(Dataset excerpts)
==========
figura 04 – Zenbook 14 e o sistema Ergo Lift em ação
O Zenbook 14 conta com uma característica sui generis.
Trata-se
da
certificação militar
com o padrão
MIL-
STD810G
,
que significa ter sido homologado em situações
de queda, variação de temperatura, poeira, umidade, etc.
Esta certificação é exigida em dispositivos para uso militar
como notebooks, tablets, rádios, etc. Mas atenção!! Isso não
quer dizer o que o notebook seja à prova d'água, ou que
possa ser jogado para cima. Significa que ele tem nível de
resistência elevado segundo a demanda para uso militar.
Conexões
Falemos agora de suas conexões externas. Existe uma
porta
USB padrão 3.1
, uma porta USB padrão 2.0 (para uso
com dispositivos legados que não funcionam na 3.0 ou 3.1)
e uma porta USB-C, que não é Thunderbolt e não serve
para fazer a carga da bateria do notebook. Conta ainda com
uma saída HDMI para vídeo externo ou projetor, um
==========
- _YOUR OBJECTIVE_:
Your task is to write out the lines from the one with "como notebooks, tablets, rádios, etc." through the end of the records, exactly and with nothing added.

- _ANSWER BELOW_:
como notebooks, tablets, rádios, etc. Mas atenção!! Isso não
quer dizer o que o notebook seja à prova d'água, ou que
possa ser jogado para cima. Significa que ele tem nível de
resistência elevado segundo a demanda para uso militar.
Conexões
Falemos agora de suas conexões externas. Existe uma
porta
USB padrão 3.1
, uma porta USB padrão 2.0 (para uso
com dispositivos legados que não funcionam na 3.0 ou 3.1)
e uma porta USB-C, que não é Thunderbolt e não serve
para fazer a carga da bateria do notebook. Conta ainda com
uma saída HDMI para vídeo externo ou projetor, um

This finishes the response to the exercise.